I think we should all refer to Martin Brodeur the same way ESPN’s venerable John Buccigross did on Saturday night. “Marty, Marty, the one-man party.”
After eclipsing a third consecutive 40-win season in Colorado on Saturday (his seventh overall), the game was more of a celebration of his career than a rematch of the 2001 Stanley Cup Finals. This wasn’t due to the fact that Colorado lacked an offensive punch, but rather due to how Brodeur shut them down. Some of his saves in that game were downright eerie, as he sensed the puck rather than saw it with his own eyes and made numerous acrobatic moves like Dominik Hasek hopped up on caffeine.
Brodeur’s best save came early in the third period when he pulled off a perfect two-pad slide and used the handle of his stick to keep the puck from passing the goal line after it was chipped over his pad.
“I knew it was there, but I can’t get there,” he said to reporters after the game. “In desperation, I threw my stick back and got lucky.”
Lucky, sure, but he put himself in position to make that save and he sensed the puck on the goal line, which is more than any other goalie could do. Simply put, Brodeur is the Peter Forsberg of goaltenders. He slows down the game and all of the plays around his crease. His masterful stick handling and passing vouches for his domination of the position, his awareness is uncanny and his style – albeit the old school classic half-butterfly – is graceful and pure. He automatically makes everyone around him so much better and he can ignite a fire in his teammates and lead them to the top of the Eastern Conference at any given moment. More importantly, he’s always smiling and having fun.
It looks like when his career is all said and done, the ultimate argument will be who was better, Brodeur or Patrick Roy? They both won Stanley Cups and they both won over 500 games. But that’s a discussion for a later date. Right now, only one team can stop him from winning the East, and that looks to be the Montreal Canadiens.
Home is Where the Heart is for Halak
Many expected the Canadiens’ rookie goalie tandem to play well but that their lack of experience would hold them back when it came time for the playoffs. Well, both have been playing great, but nobody expected them to play this well. Now they are out to prove that not even the pressure of the playoffs will slow them down.
Jaroslav Halak pitched a shutout in a 3-0 victory over the New York Islanders on Saturday by making 30 saves, picking up where he left off last year. I’m referring to a streak at home where he went 7-0 and collected two shutouts in that stretch.
Carey Price may have dropped an 0-3 loss to the Ottawa Senators just a few days prior, but he’s playing well in his current 3-3 stretch and he’s not allowing the losses to drop his confidence level or faze him. Plus don’t forget his last win was a 4-0 shutout against Marty, Marty the one-man party.

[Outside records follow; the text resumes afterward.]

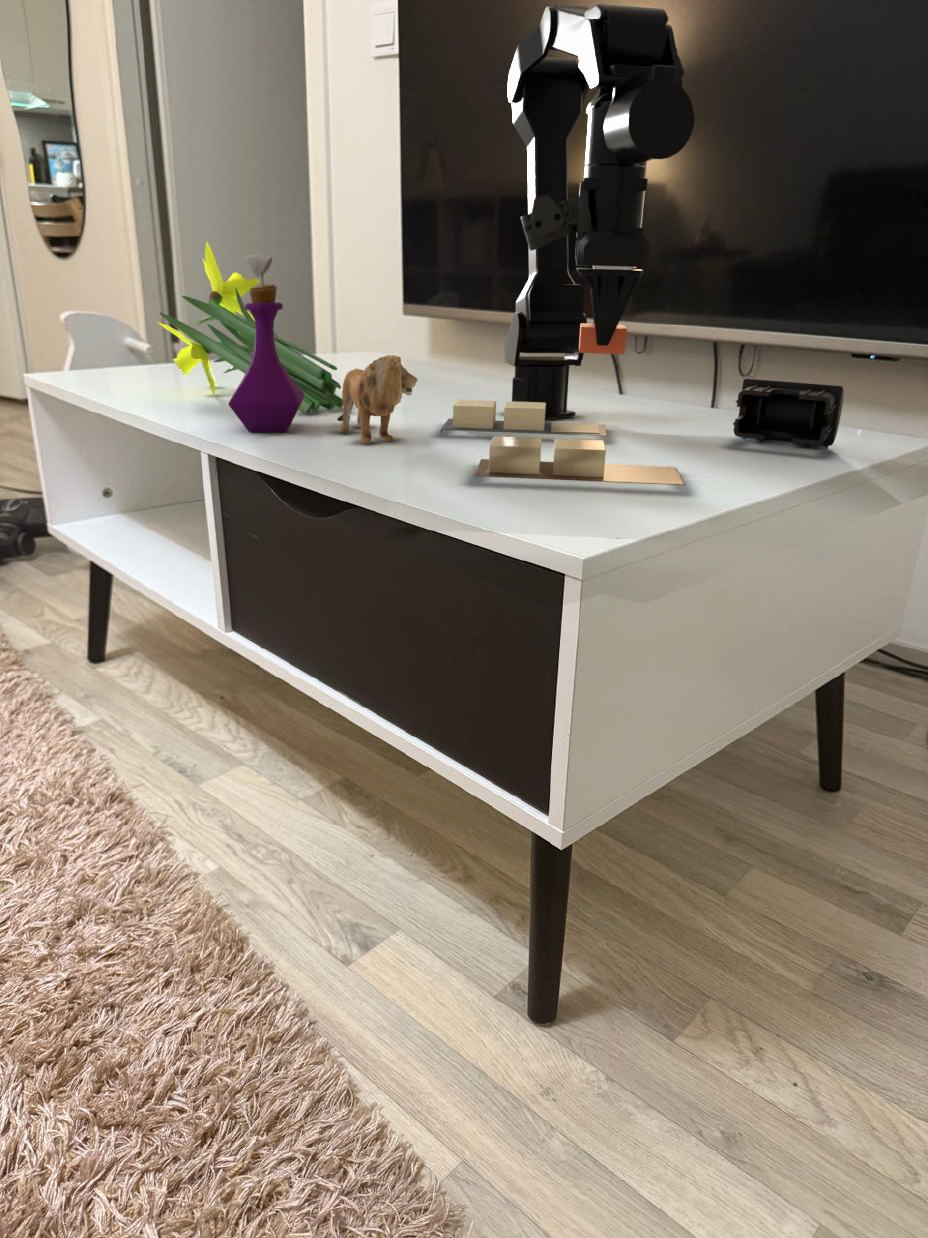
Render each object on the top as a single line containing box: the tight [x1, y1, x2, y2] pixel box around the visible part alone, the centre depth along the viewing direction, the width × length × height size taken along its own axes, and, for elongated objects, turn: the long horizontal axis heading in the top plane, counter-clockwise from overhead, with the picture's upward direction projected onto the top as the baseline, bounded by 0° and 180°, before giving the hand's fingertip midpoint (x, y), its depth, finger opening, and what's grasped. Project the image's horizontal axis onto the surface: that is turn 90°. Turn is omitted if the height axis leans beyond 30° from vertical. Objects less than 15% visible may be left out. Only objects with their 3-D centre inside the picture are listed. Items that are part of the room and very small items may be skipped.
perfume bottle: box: [228, 254, 305, 433], centre depth 97 cm, size 8×8×18 cm
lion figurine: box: [336, 354, 418, 445], centre depth 96 cm, size 15×5×9 cm, turn 33°
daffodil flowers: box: [156, 241, 343, 415], centre depth 120 cm, size 17×15×35 cm
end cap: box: [732, 378, 845, 449], centre depth 95 cm, size 10×7×7 cm
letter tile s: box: [579, 322, 628, 355], centre depth 89 cm, size 4×4×2 cm
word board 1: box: [439, 399, 608, 437], centre depth 100 cm, size 18×7×3 cm, turn 84°
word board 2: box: [473, 435, 686, 486], centre depth 80 cm, size 18×7×3 cm, turn 84°
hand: (601, 342), depth 90 cm, fingers closed on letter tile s, 4 cm apart
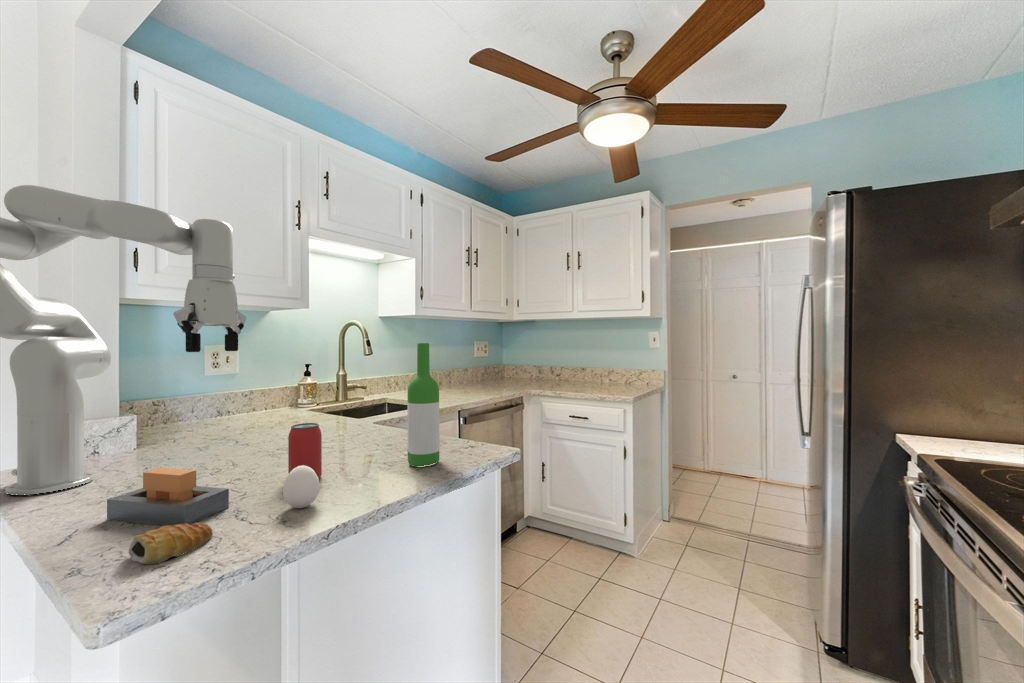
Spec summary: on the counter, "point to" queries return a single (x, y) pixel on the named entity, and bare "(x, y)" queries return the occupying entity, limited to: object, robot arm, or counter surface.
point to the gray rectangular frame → (167, 507)
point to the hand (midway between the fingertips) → (213, 351)
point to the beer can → (305, 447)
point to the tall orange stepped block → (169, 483)
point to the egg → (301, 487)
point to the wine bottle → (423, 413)
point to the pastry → (168, 542)
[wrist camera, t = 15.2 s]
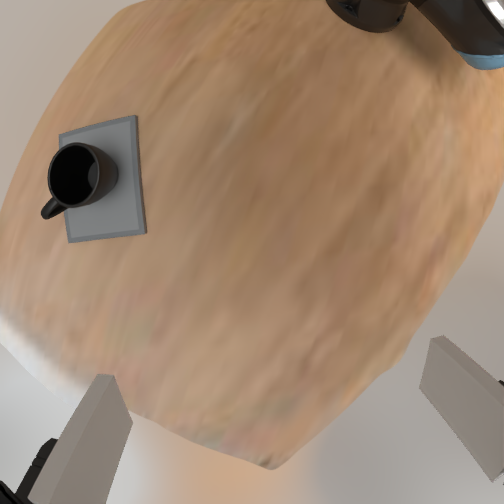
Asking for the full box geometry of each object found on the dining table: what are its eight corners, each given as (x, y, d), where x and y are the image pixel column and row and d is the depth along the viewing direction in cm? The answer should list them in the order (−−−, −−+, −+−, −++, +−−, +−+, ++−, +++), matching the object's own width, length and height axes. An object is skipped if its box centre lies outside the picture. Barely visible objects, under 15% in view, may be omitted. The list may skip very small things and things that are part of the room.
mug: (57, 189, 39) (22, 193, 30) (107, 137, 38) (78, 128, 29) (84, 228, 41) (52, 240, 32) (137, 178, 40) (111, 177, 31)
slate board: (62, 135, 39) (58, 134, 37) (137, 116, 39) (134, 114, 38) (72, 241, 43) (68, 243, 42) (147, 232, 43) (144, 234, 42)
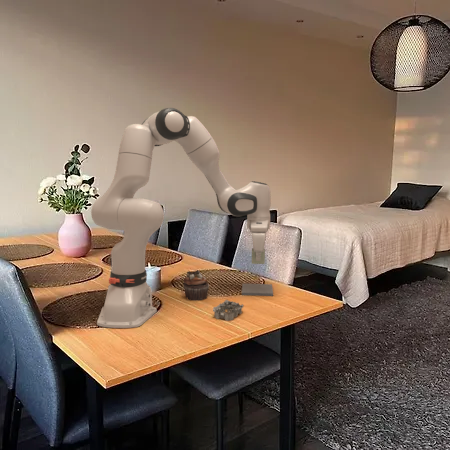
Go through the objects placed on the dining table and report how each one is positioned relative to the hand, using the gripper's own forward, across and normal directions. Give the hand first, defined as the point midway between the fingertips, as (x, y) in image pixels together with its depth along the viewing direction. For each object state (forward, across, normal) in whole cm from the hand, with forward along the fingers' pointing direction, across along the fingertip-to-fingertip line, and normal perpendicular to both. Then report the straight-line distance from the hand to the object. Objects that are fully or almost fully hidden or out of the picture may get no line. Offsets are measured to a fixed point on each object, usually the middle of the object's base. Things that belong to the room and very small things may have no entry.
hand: (257, 258), depth 179 cm
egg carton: (+13, +28, -10) cm, 32 cm away
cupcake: (+13, +10, -23) cm, 28 cm away
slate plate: (+13, 0, 0) cm, 13 cm away
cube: (+2, 0, 0) cm, 2 cm away
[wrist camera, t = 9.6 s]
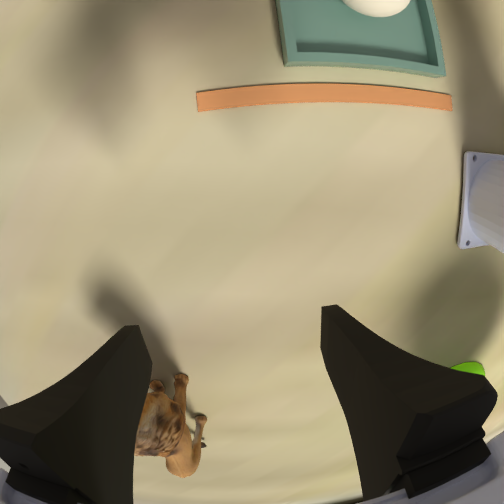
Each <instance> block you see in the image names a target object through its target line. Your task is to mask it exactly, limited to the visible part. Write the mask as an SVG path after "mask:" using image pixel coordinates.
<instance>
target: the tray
mask: <svg viewBox="0 0 504 504" xmlns="http://www.w3.org/2000/svg"><path fill="white" fill-rule="evenodd" d="M275 2H276V9H277V16H278V23H279V30H280V37H281V45H282V53H283V61H284V67H286V66H331V67H352V68H366V69H377V70H387V71H395V72H402V73H409V74H416V75H422V76H428V77H433V78H437V77H444V76H446V71H445V64H444V58H443V52H442V46H441V40H440V35H439V30H438V26H437V21H436V17H435V13H434V9H433V5H432V1H431V0H411V1H410V2H409V4H408V5H407V7H406V8H405V9H403V10H402V11H401V12H399V13H397V14H395V15H392V16H388V17H372V16H367V15H364V14H361V13H359V12H357V11H355V10H353V9H351V8H350V7H349V6H347V5H346V4H345V3H344V2H343V1H342V0H275Z"/></svg>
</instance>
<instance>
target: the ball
mask: <svg viewBox="0 0 504 504" xmlns="http://www.w3.org/2000/svg"><path fill="white" fill-rule="evenodd" d="M342 1H343V2H344V3H345V4H346V5H347V6H349V7H350V8H351V9H353V10H355V11H357V12H359V13H361V14H364V15H367V16H372V17H388V16H392V15H395V14H397V13H399V12H401V11H402V10H403V9H405V8H406V7H407V5H408V4H409V2H410V1H411V0H342Z"/></svg>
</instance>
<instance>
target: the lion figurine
mask: <svg viewBox="0 0 504 504" xmlns="http://www.w3.org/2000/svg"><path fill="white" fill-rule="evenodd" d="M188 381H189V379H188V377H187V376H186V375H184V374H178V375H175V382H174V386H175V396H174V399H173V400H171V399H169V398H168V397H167V395H165V394H164V392H165V388H164V386H163V384H162V383H161V382H160V381H158V380H153V381H152V382H151V383H150V388H151V389H153V390H154V391H155V392H153V393H147V396H146V400H145V403H144V407H143V411H142V414H141V418H140V422H139V426H138V430H137V435H136V443H135V452H134V455H135V456H138V455H139V456H162V457H165V458H166V467H167V469H168V471H169V472H170V473H172V474H174V475H176V476H179V477H181V478H185V477H187V476H191V475H192V474H193V473H194V472H195V471H196V469H197V467H198V465H199V462H200V457H201V448H204V447H206V445H205V443H203V442H201V437H202V432H203V428H204V425H205V423H206V422H207V418H206V417H205V416H197V417H196V418H195V421H196V429H195V433H194V439H193V441H192V439H191V434H190V431H189V429H188V427H187V425H186V423H185V420H186V418H185V410H186V387H187V384H188Z"/></svg>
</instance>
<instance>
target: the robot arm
mask: <svg viewBox="0 0 504 504" xmlns="http://www.w3.org/2000/svg"><path fill="white" fill-rule="evenodd" d="M473 156H474V160H473ZM466 242H467V243H466ZM457 245H458V247H459V248H460V249H467V248H473V247H479V246H485V245H491V246H492V247H494V248H496V249H497V250H499V251H500V252H502V253H504V155H501V154H492V153H483V152H472V151H467V152H465V154H464V173H463V194H462V207H461V217H460V227H459V235H458V242H457ZM320 348H321V351H322V355H323V359H324V363H325V367H326V370H327V372H328V375H329V377H330V379H331V382H332V384H333V387H334V389H335V392H336V394H337V396H338V399H339V401H340V404H341V406H342V409H343V411H344V414H345V417H346V420H347V423H348V427H349V431H350V435H351V439H352V443H353V447H354V451H355V456H356V460H357V465H358V470H359V475H360V481H361V487H362V493H363V500H364V502H361V503H357V504H504V431H503V432H502V433H500V434H499V435H497V436H495V437H494V438H493V439H491V440H490V441H489V442H488V443H487V444H485V442H484V440H483V439H482V438H483V437H484V436H485V431H484V430H483V428H482V425H483V424H484V422H485V421H486V419H487V418H488V416H489V415H490V413H491V412H492V410H493V408H494V406H495V404H496V401H497V397H498V395H497V392H496V390H495V389H494V388H493V386H492V385H491V384H490V383H489V381H488V380H487V379H486V377H485V376H484V375H481V374H475V373H469V372H464V371H459V370H455V369H451V368H448V367H444V366H441V365H438V364H435V363H432V362H429V361H427V360H424V359H422V358H419V357H417V356H414V355H412V354H410V353H408V352H406V351H404V350H402V349H400V348H398V347H396V346H395V345H393V344H391V343H389V342H388V341H386V340H385V339H383V338H381V337H380V336H378V335H377V334H375V333H374V332H372V331H371V330H370V329H368V328H367V327H365V326H364V325H363V324H361V323H360V322H359V321H357V320H356V319H355V318H353V317H352V316H351V315H350V314H348V313H347V312H346V311H345V310H343V309H342V308H341V307H339V306H338V305H330V306H324V307H322V314H321V346H320ZM151 371H152V361H151V358H150V356H149V353H148V350H147V348H146V345H145V342H144V340H143V337H142V334H141V331H140V328H139V325H132V326H124V327H123V328H122V329H120V330H119V331H118V332H117V333H116V334H115V335H114V336H112V337H111V338H110V339H109V340H108V341H107V342H106V343H105V344H104V345H103V346H102V347H100V348H99V349H98V350H97V351H96V352H95V353H94V354H93V355H92V356H91V357H89V358H88V359H87V360H86V361H85V362H83V363H82V364H81V365H80V366H79V367H78V368H76V369H75V370H74V371H73V372H71V373H70V374H68V375H67V376H66V377H64V378H63V379H61V380H60V381H58V382H57V383H55V384H54V385H52V386H50V387H49V388H47V389H45V390H43V391H42V392H40V393H38V394H36V395H34V396H32V397H30V398H28V399H26V400H23V401H21V402H19V403H16V404H13V405H10V406H7V407H4V408H1V409H0V458H1V459H2V460H3V461H5V462H6V463H7V464H8V465H9V466H10V467H11V469H10V471H9V473H8V472H7V471H5V470H4V469H2V468H0V504H133V465H134V452H135V443H136V435H137V430H138V426H139V422H140V418H141V414H142V411H143V407H144V403H145V400H146V396H147V392H148V389H149V385H150V378H151Z"/></svg>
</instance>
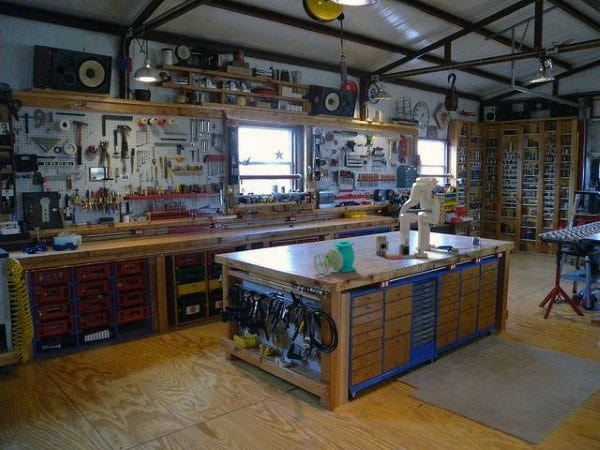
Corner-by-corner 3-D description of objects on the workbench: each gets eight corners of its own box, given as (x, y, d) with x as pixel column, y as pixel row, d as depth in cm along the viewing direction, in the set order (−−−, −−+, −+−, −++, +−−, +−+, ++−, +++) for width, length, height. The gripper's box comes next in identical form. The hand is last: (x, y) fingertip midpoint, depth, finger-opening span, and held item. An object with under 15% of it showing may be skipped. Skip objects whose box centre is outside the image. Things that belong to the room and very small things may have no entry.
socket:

It’s always interesting to see how a young superstar comes back from a lengthy injury and responds to adversity. Fleury faced an even tougher challenge than most goalies put in this position, mainly due to the fact he’s a former first-round draft pick and a resurgent Ty Conklin was in his way of playing more.
But Fleury has responded with some great play and it’s not because he’s well rested, totally healthy or has quicker feet. It’s his actual positioning. It may not be noticeable at a quick glance or even over the course of a game, but look really close when a faceoff is in his zone and you will notice that Fleury has narrowed his stance. He’s standing up a little taller in his crease. What does this do for a young goaltender?
It gives him more strength and power to move laterally either while on his skates or down in his butterfly. It also allows him to be more efficient while pushing side to side, which improves his positioning and keeps him from having to scramble back into position. This is just another step in the refining process of Fleury’s game, and it’s only going to result in better performances.
Giguere to Sweat A Lot More
Chris Pronger’s suspension doesn’t only put a kink in the Western Conference standings; it also puts a lot of extra pressure on J.S. Giguere. Although he still has Scott Neidermayer and Mathieu Schneider in front of him, lacking Pronger’s presence on the ice for the remainder of the regular season will make Giguere, who has a history of dehydration, sweat just a little bit more.
The final ten games of the season will be a much more tiring stretch for the goalie, but whether or not it will affect his stamina in the long run remains to be seen. But now there’s a variable injected into the Ducks’ run for a second straight Stanley Cup and how they handle the loss of Pronger will ultimately become a result of how well Giguere can handle the rising number of scoring chances.